El CNE estudiará la solicitud para revocar la inscripción de la aspirante.
Redacción Extra
La Procuraduría Regional de Instrucción del Meta trasladó al Consejo Nacional Electoral (CNE) una solicitud para que se revise la inscripción de Ximena Calderón como candidata a la Cámara de Representantes por el departamento del Meta, en el marco de una investigación penal que se adelanta en su contra por presunto enriquecimiento ilícito y otros delitos.
Actuación
La actuación se origina en un derecho de petición presentado por el ciudadano Manuel Eduardo Herrera, quien solicitó evaluar si existen causales legales o constitucionales que permitan revocar la inscripción de la aspirante al Congreso.
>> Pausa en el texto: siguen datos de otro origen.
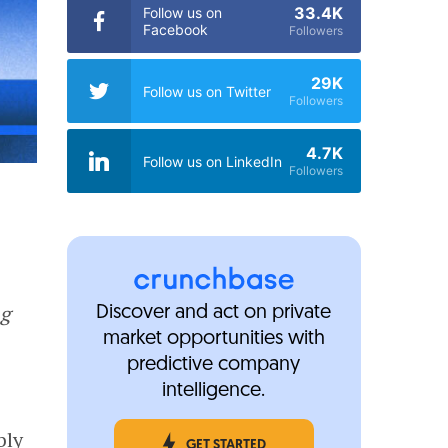
33.4K
Follow us on
Facebook
Followers
29K
Follow us on Twitter
Followers
4.7K
Follow us on LinkedIn
Followers
ng
Discover and act on private
market opportunities with
predictive company
intelligence.
bly
GET STARTED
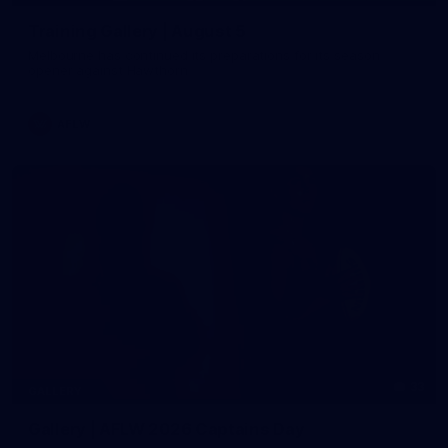
Training Gallery | August 5
Melbourne has continued its preparations for its season
opener against Hawthorn
AFLW
33
GALLERY
Gallery | AFLW 2026 Captains Day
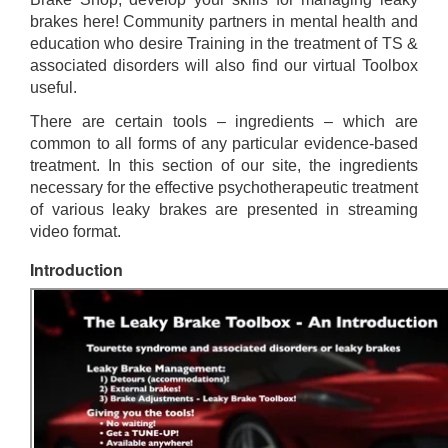
brakes here! Community partners in mental health and
education who desire Training in the treatment of TS &
associated disorders will also find our virtual Toolbox
useful.
There are certain tools – ingredients – which are
common to all forms of any particular evidence-based
treatment. In this section of our site, the ingredients
necessary for the effective psychotherapeutic treatment
of various leaky brakes are presented in streaming
video format.
Introduction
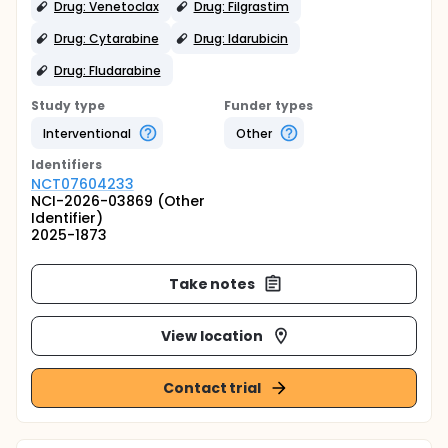
Drug: Venetoclax
Drug: Filgrastim
Drug: Cytarabine
Drug: Idarubicin
Drug: Fludarabine
Study type
Funder types
Interventional
Other
Identifier
s
NCT07604233
NCI-2026-03869 (Other
Identifier)
2025-1873
Take notes
View location
Contact trial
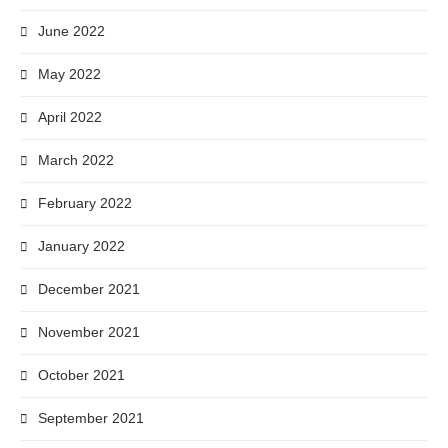
June 2022
May 2022
April 2022
March 2022
February 2022
January 2022
December 2021
November 2021
October 2021
September 2021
De acuerdo con la Procuraduría, corresponde al CNE analizar el caso y determinar si procede o no la revocatoria, al ser la autoridad competente para tomar este tipo de decisiones en materia electoral.
A definir
En el documento remitido, el procurador Javier Eduardo Sandoval explicó que el órgano electoral deberá revisar los argumentos expuestos y definir las acciones a seguir, conforme a la normativa vigente. Este trámite se conoce mientras avanza de manera paralela una investigación de la Fiscalía General de la Nación.
Asumida
Según la información conocida, la investigación penal dejó de estar en una dependencia ordinaria y fue asumida por la Dirección Especializada contra la Corrupción, instancia que se encarga de los procesos de mayor complejidad. La Fiscalía indaga desde marzo de 2025 el origen del patrimonio de la exdiputada, el cual, según la denuncia, no coincidiría con los ingresos reportados durante más de 20 años de vida pública.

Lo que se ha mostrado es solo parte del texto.